__TEXT SECTION__.
......

Edit: Explanation of why the invariant measure appears in the number operator

The method of induced representations, which is used to get the response of the single particle states to a Lorentz boost (second equation in main text), is simplest if one chooses a Lorentz invariant measure so that the resolution of unity for the single particle states is, \begin{equation} \sum_{\lambda=\pm 1}\int \frac{d^{3}p}{2\omega}|p,\lambda\rangle\langle p,\lambda|=1 \ . \end{equation} This choice implies that the commutator for the emission and absorption operators is, \begin{equation} [\hat{\eta}^{\dagger}_{p\lambda},\hat{\eta}_{p'\lambda'}]_{-}= \langle p,\lambda|p',\lambda'\rangle= 2\omega\delta_{\lambda,\lambda'}\delta^{3}(p-p') \ . \end{equation} In turn, this implies that the normal-ordered Hamiltonian for the free electromagnetic field is, \begin{equation} \hat{H}=\frac{1}{2}\int d^{3}p(\hat{\eta}_{p\lambda=-1}\hat{\eta}^{\dagger}_{p\lambda=-1}+\hat{\eta}_{-p\lambda=+1}\hat{\eta}^{\dagger}_{-p\lambda=+1}) \ . \end{equation} Now create $n$ photons from the vacuum with a state, \begin{equation} |\Psi\rangle=(\hat{\eta}_{p\lambda})^{n}|S\rangle \end{equation} and demand that the number operator $\hat{N}_{\lambda}$ measures the sharp result $n$ on this state. This implies that the Lorentz invariant measure must be used in the definition of the number operator (first equation in main text). So, one sees that there are no assumptions here, just a choice of the invariant measure (instead of a quasi-invariant measure) to make the method of induced representations used to get the irreps of the Poincare group for massless particles as simple as possible.

Answer 2

An experimentalist's answer.

......

__RECORDED DATA__.
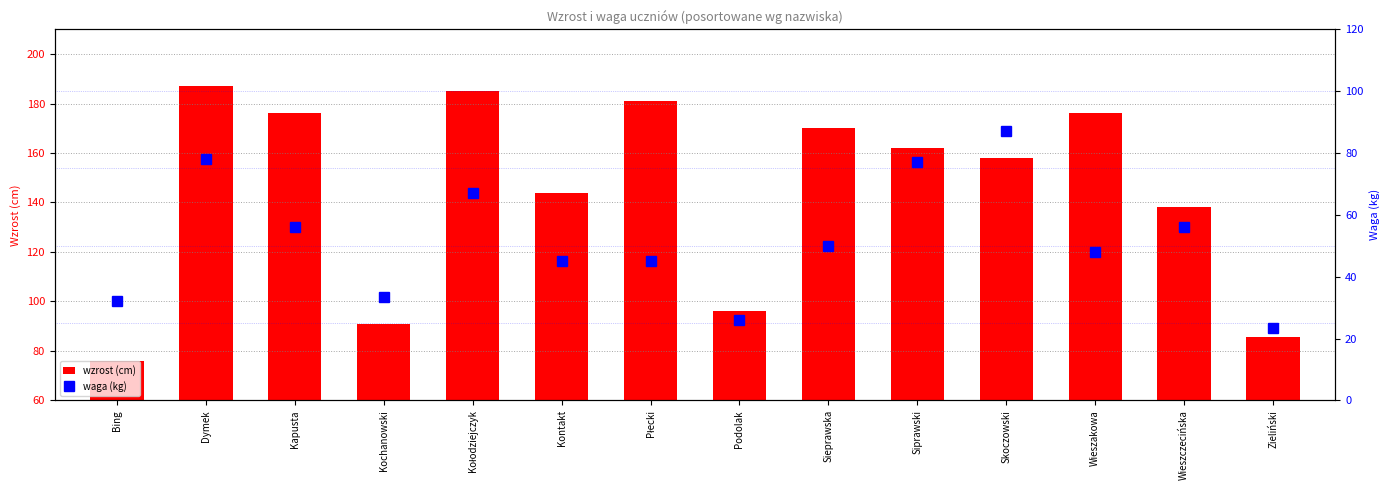

What is the minimum value shown in the chart?

23.5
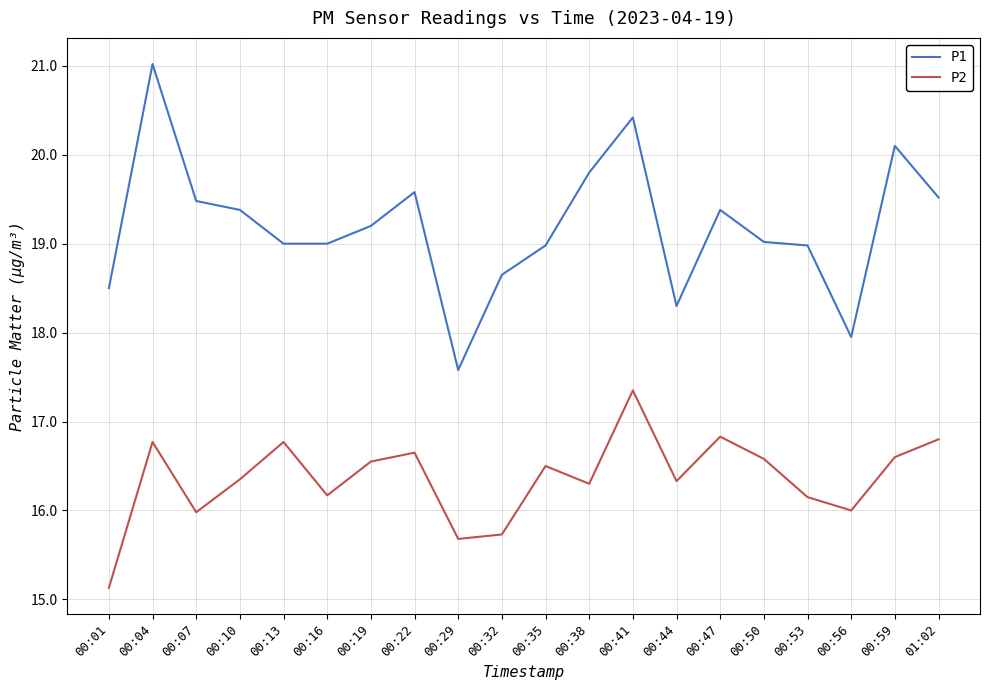

How many series are shown in this chart?

2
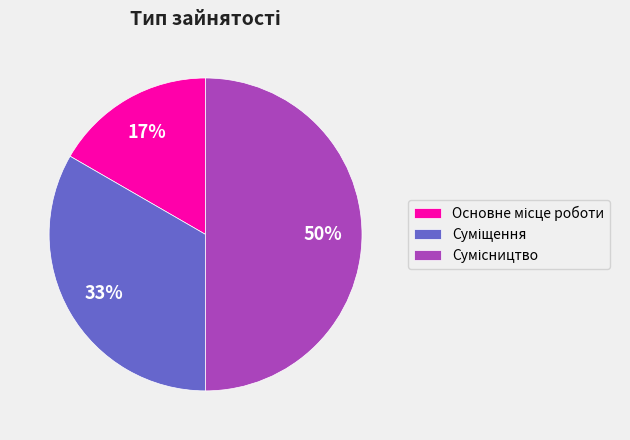

To the nearest percent, what is the average slice percentage?

33%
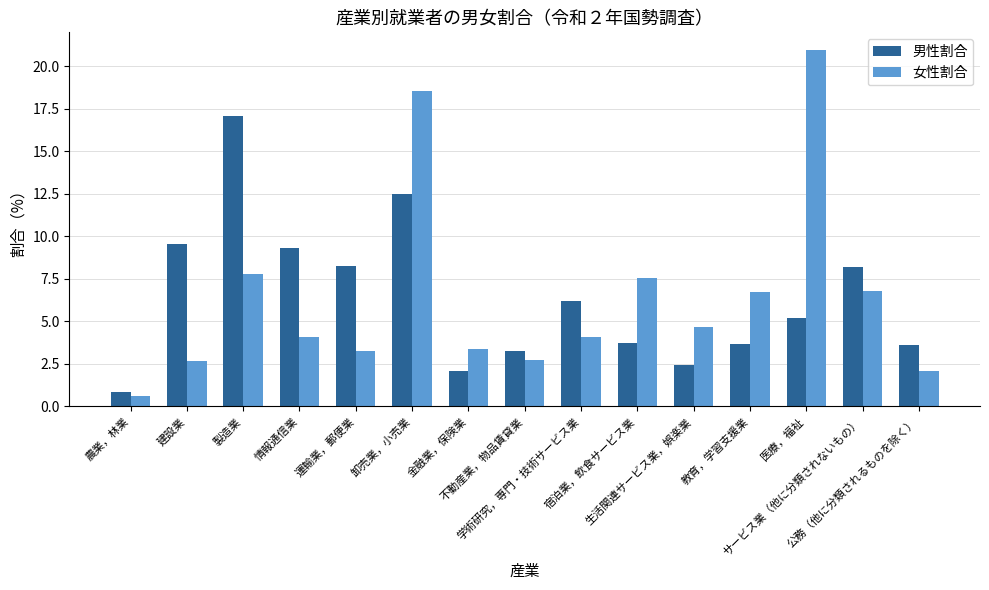

List the series in order of their peak value, highest first.

女性割合, 男性割合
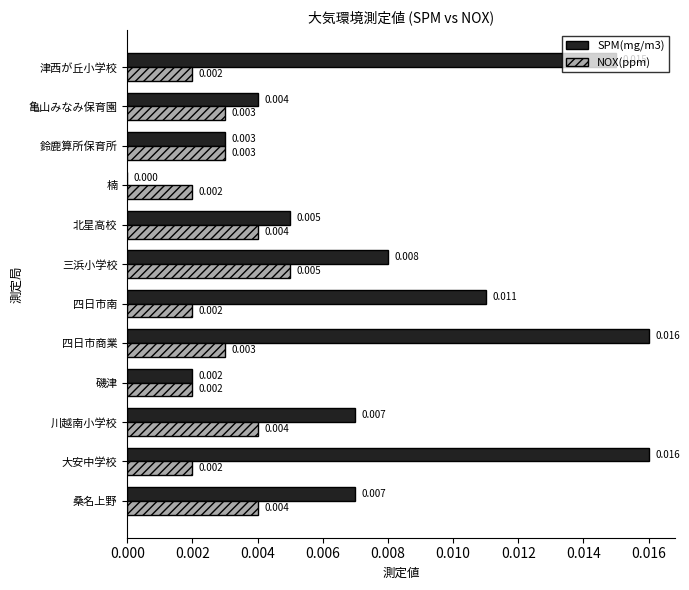

Is the value of SPM(mg/m3) at 鈴鹿算所保育所 greater than the value of NOX(ppm) at 磯津?

Yes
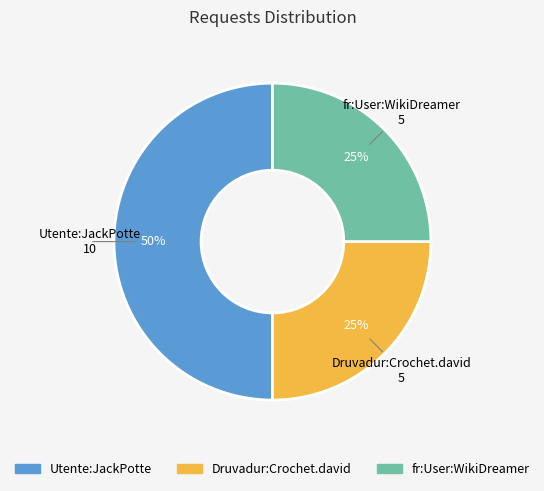

Count the number of slices in the pie.

3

......

__ACTION ITEM A__.
Rewrite the entries from the line with "How many series are shown in this chart?" through the end of the entries, changing "series" to "data sets" and keeping everything else the same. Omit the pictures.
__ACTION ITEM B__.
Write the next part of the passage on the invariant measure in the number operator, picking up after its final sentence.
The entries have no connection to the passage on the invariant measure in the number operator.

__RESPONSE BOX A__.
How many data sets are shown in this chart?

2

To the nearest percent, what is the average slice percentage?

33%

List the data sets in order of their peak value, highest first.

女性割合, 男性割合

Is the value of SPM(mg/m3) at 鈴鹿算所保育所 greater than the value of NOX(ppm) at 磯津?

Yes

Count the number of slices in the pie.

3

__RESPONSE BOX B__.
There are innumerable experiments measuring two gamma events. Lorentz invariance is a basic assumption for all measured interactions. Each interaction is in a different Lorenz frame depending on the energies and momenta involved. When we make the distributions of crossections and angles, we depend on this invariance of the number of particles in the interaction under observation. As the standard model manages to fit all these to a very good approximation this assumption holds.

Now each individual photon is coming from a Lorenz invariant interaction by construction of electromagnetic interactions, even though nothing is recording it, so the numbers should stay constant.

For the numbers to change if the Lorenz frame changes for an ensemble of already created photons, it means that the imposed Lorenz frame interacts somehow with the photons under observation. If energy is exchanged, more photons may appear which will look like non conservation of numbers, but should not be considered so.

Answer 3

I am not sure who is deleting my comments, arguments and critics challenging Mr. Blake's derivation. Just because we don't have enough reasoning to argue against an idea should never mean to erase that voice. As far as I know, science is not meant to be monopolized as the same is true with wealth.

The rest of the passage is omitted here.